(Collected data)
- - -

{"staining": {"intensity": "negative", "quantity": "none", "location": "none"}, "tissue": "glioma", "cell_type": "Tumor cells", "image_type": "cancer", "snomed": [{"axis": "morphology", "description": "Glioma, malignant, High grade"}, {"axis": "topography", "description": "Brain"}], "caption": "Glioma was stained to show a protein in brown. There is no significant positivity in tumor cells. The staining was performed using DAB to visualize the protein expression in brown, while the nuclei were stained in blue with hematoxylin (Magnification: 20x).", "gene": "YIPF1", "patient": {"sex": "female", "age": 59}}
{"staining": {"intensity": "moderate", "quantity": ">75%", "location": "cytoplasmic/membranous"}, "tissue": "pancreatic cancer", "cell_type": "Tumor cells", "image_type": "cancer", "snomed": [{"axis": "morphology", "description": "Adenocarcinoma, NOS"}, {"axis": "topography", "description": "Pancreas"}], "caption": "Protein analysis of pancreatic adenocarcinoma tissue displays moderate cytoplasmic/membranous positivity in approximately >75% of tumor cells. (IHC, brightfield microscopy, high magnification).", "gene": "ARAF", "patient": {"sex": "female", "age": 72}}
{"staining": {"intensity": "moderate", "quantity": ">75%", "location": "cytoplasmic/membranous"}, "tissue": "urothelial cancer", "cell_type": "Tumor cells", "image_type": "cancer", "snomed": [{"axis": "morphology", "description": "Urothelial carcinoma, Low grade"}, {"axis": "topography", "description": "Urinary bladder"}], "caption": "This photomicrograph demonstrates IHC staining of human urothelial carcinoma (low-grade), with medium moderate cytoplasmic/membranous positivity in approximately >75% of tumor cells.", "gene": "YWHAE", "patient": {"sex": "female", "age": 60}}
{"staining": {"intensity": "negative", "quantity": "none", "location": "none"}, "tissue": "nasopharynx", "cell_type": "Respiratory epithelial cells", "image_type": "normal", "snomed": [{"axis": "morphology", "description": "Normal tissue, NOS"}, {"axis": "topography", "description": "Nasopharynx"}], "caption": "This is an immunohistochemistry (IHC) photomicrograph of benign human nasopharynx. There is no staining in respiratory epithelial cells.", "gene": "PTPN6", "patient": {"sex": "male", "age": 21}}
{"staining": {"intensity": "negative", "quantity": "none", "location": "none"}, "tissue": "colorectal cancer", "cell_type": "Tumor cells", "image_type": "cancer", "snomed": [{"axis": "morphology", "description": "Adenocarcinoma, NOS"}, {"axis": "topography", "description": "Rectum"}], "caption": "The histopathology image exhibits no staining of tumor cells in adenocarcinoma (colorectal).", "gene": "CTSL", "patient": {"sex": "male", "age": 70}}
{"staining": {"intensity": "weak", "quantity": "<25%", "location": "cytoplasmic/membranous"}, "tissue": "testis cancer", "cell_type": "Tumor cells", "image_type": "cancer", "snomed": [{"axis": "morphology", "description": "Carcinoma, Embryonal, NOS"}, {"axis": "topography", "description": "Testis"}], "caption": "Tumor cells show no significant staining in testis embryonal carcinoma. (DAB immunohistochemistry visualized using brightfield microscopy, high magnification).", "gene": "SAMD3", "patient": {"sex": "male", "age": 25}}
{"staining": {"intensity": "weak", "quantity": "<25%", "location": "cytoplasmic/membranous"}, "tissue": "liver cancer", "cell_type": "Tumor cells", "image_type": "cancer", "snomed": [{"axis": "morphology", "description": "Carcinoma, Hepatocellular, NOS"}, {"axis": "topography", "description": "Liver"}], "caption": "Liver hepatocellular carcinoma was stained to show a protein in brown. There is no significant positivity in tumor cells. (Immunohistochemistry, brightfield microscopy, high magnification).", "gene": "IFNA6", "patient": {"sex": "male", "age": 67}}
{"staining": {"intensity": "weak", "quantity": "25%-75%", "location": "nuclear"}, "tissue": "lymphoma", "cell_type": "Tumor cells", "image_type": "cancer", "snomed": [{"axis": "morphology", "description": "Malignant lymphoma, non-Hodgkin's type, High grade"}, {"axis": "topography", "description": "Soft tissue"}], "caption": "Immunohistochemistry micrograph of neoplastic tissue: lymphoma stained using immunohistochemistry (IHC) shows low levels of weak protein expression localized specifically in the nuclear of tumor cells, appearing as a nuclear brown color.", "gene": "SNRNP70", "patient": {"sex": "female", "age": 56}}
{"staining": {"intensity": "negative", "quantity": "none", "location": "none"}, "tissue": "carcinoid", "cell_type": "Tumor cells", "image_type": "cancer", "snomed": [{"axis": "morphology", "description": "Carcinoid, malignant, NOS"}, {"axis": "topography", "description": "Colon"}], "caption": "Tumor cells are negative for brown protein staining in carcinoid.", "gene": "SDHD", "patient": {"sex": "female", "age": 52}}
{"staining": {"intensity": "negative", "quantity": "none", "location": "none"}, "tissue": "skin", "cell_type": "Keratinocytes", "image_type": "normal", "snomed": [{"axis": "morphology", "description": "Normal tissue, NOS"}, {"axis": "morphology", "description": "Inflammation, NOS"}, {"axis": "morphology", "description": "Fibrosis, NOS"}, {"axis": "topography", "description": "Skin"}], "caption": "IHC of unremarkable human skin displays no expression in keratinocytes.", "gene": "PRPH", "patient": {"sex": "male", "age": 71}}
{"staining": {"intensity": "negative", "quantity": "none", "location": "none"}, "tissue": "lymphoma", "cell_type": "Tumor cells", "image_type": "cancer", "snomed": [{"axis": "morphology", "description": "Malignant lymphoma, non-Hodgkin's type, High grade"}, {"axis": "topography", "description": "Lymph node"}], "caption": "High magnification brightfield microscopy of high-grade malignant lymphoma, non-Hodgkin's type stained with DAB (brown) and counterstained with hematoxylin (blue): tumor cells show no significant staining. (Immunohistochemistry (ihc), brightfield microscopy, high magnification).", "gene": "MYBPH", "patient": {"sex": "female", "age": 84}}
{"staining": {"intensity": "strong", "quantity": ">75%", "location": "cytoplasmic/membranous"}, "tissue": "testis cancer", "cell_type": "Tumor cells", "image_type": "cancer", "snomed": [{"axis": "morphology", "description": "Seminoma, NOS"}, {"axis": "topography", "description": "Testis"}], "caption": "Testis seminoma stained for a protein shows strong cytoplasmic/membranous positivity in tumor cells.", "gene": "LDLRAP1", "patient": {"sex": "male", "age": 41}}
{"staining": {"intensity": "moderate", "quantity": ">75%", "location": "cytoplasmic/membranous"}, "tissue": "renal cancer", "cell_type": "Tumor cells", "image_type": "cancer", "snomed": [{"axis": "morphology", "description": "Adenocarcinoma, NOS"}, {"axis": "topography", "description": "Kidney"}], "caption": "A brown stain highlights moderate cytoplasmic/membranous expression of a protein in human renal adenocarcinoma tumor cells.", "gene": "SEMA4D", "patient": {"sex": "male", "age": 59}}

- - -

▶ WORK TO COMPLETE: Could you output, exactly and with nothing else, the lines from the start of the records through the line containing "analysis of pancreatic"?

▶ TASK OUTPUT:
{"staining": {"intensity": "negative", "quantity": "none", "location": "none"}, "tissue": "glioma", "cell_type": "Tumor cells", "image_type": "cancer", "snomed": [{"axis": "morphology", "description": "Glioma, malignant, High grade"}, {"axis": "topography", "description": "Brain"}], "caption": "Glioma was stained to show a protein in brown. There is no significant positivity in tumor cells. The staining was performed using DAB to visualize the protein expression in brown, while the nuclei were stained in blue with hematoxylin (Magnification: 20x).", "gene": "YIPF1", "patient": {"sex": "female", "age": 59}}
{"staining": {"intensity": "moderate", "quantity": ">75%", "location": "cytoplasmic/membranous"}, "tissue": "pancreatic cancer", "cell_type": "Tumor cells", "image_type": "cancer", "snomed": [{"axis": "morphology", "description": "Adenocarcinoma, NOS"}, {"axis": "topography", "description": "Pancreas"}], "caption": "Protein analysis of pancreatic adenocarcinoma tissue displays moderate cytoplasmic/membranous positivity in approximately >75% of tumor cells. (IHC, brightfield microscopy, high magnification).", "gene": "ARAF", "patient": {"sex": "female", "age": 72}}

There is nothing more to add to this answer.